• _AIM OF THE EXERCISE_:
Collect every line of the material below that contains the string "more".

• _ENTRIES SHOWN_:
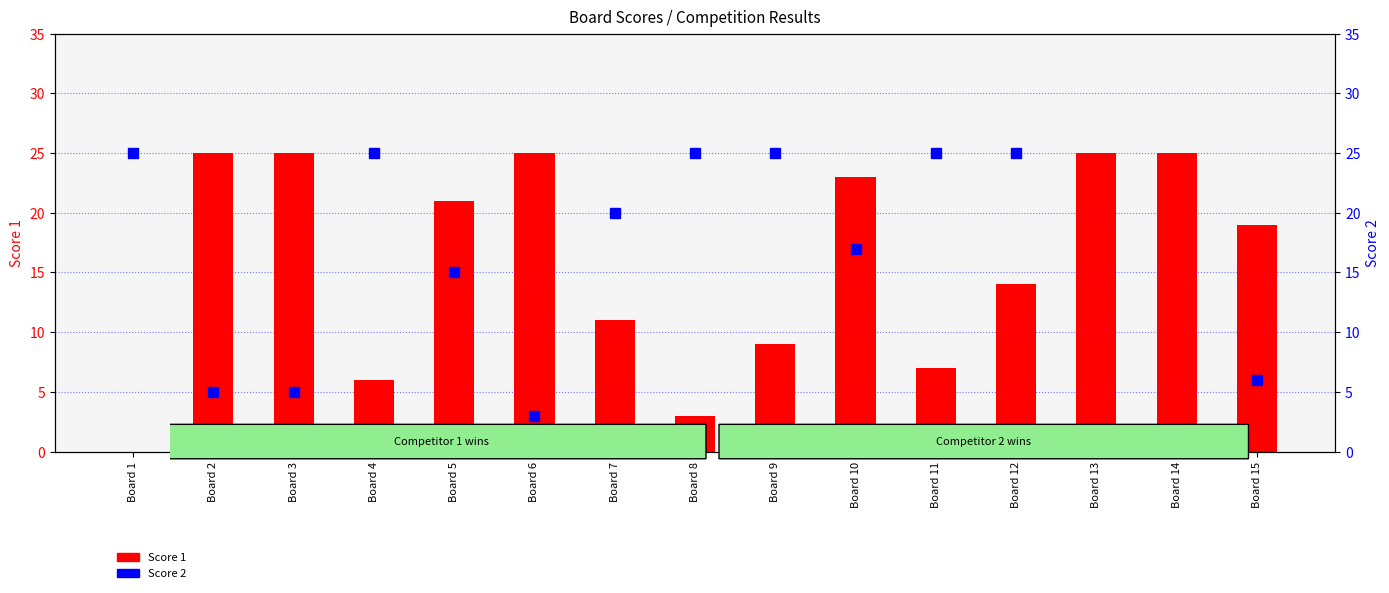

Which series changed the most between Board 8 and Board 11?

Score 1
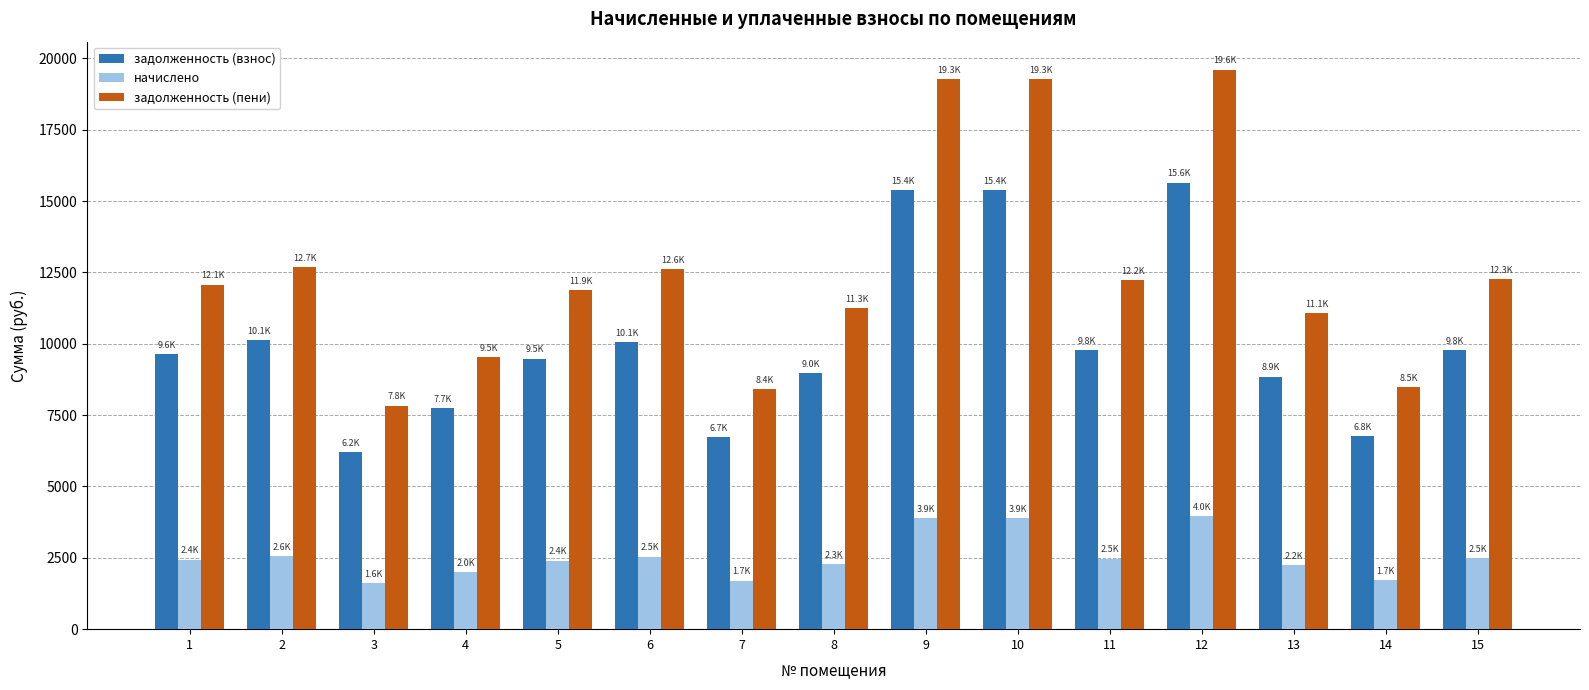

What is the average value of the задолженность (взнос) series?

10039.3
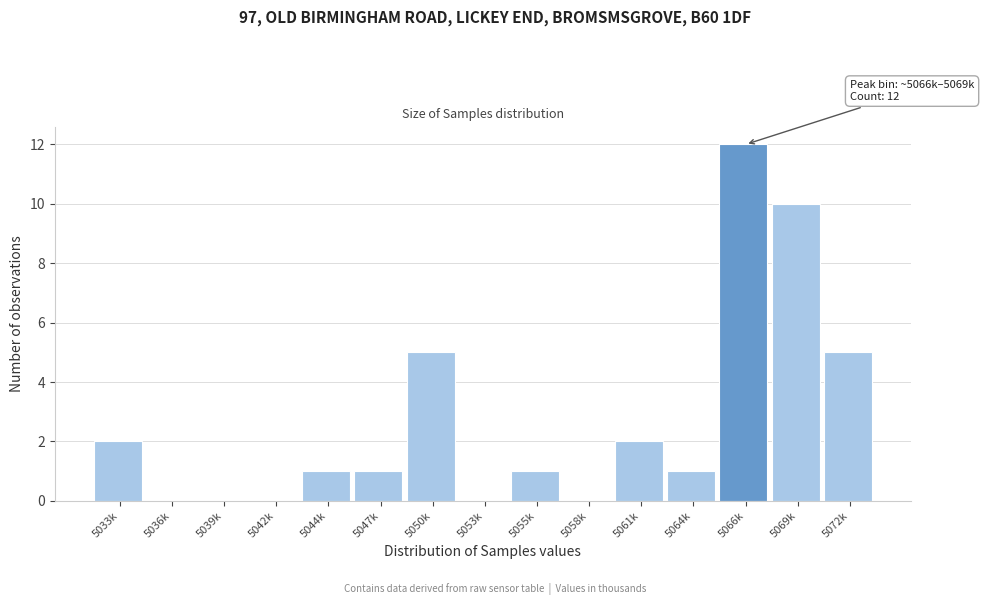

Reading right to left, list all the values displayed in this chart.

5072k=5	5069k=10	5066k=12	5064k=1	5061k=2	5058k=0	5055k=1	5053k=0	5050k=5	5047k=1	5044k=1	5042k=0	5039k=0	5036k=0	5033k=2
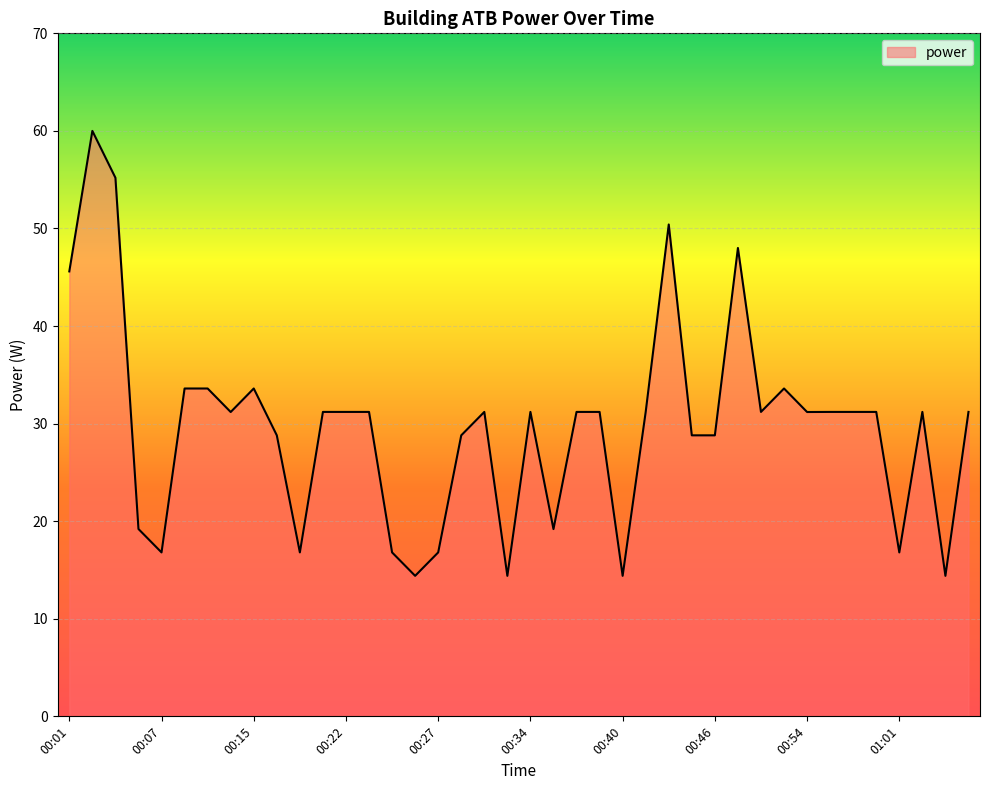

Reading left to right, list all the values displayed in this chart.

45.6	60.0	55.2	19.2	16.8	33.6	33.6	31.2	33.6	28.8	16.8	31.2	31.2	31.2	16.8	14.4	16.8	28.8	31.2	14.4	31.2	19.2	31.2	31.2	14.4	31.2	50.4	28.8	28.8	48.0	31.2	33.6	31.2	31.2	31.2	31.2	16.8	31.2	14.4	31.2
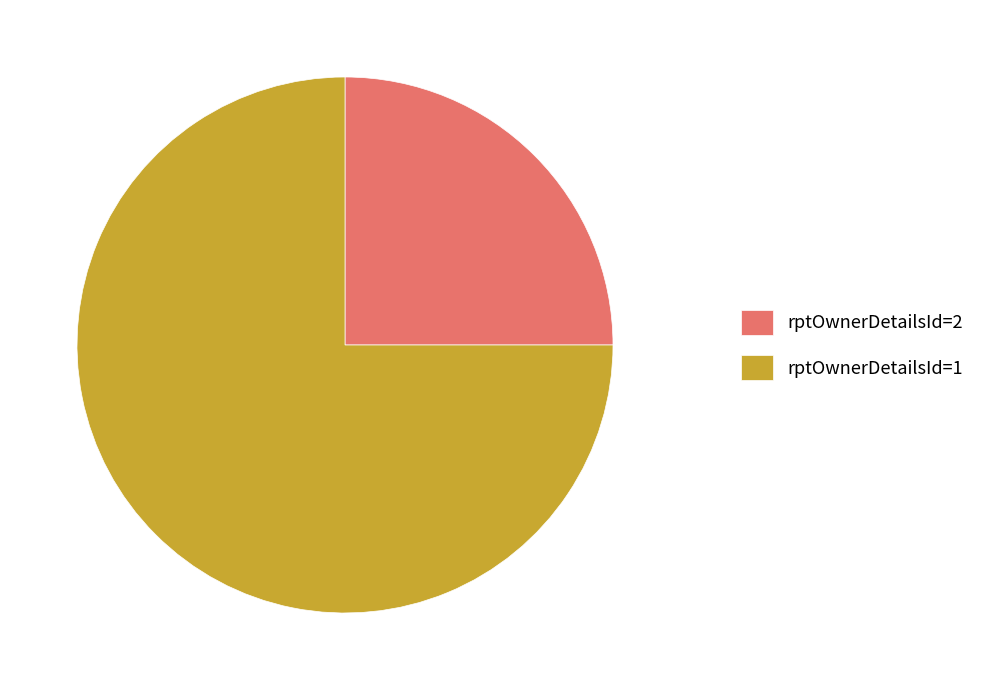

Rank the categories by value from lowest to highest.

rptOwnerDetailsId=2, rptOwnerDetailsId=1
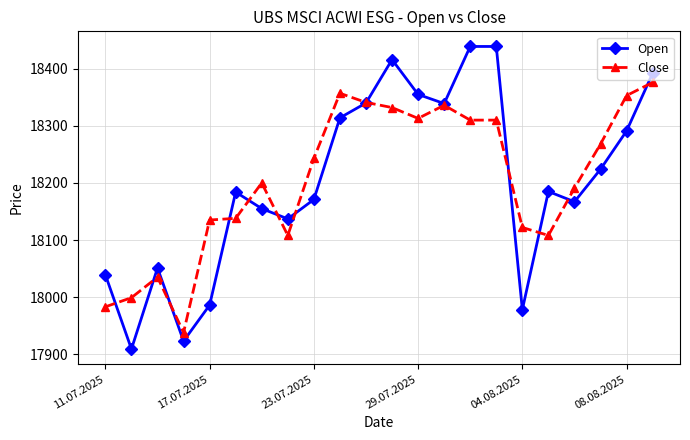

True or false: Close has more than 1 points higher than both neighbors.

True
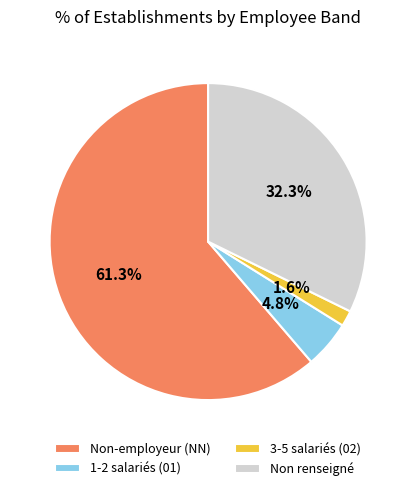

Which slice represents more than half of the pie?

Non-employeur (NN)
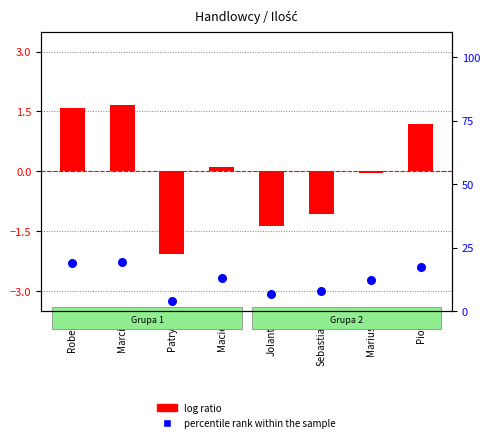

Which series reaches the maximum Y coordinate?

percentile rank within the sample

• _REPLY_:
True or false: Close has more than 1 points higher than both neighbors.
Which slice represents more than half of the pie?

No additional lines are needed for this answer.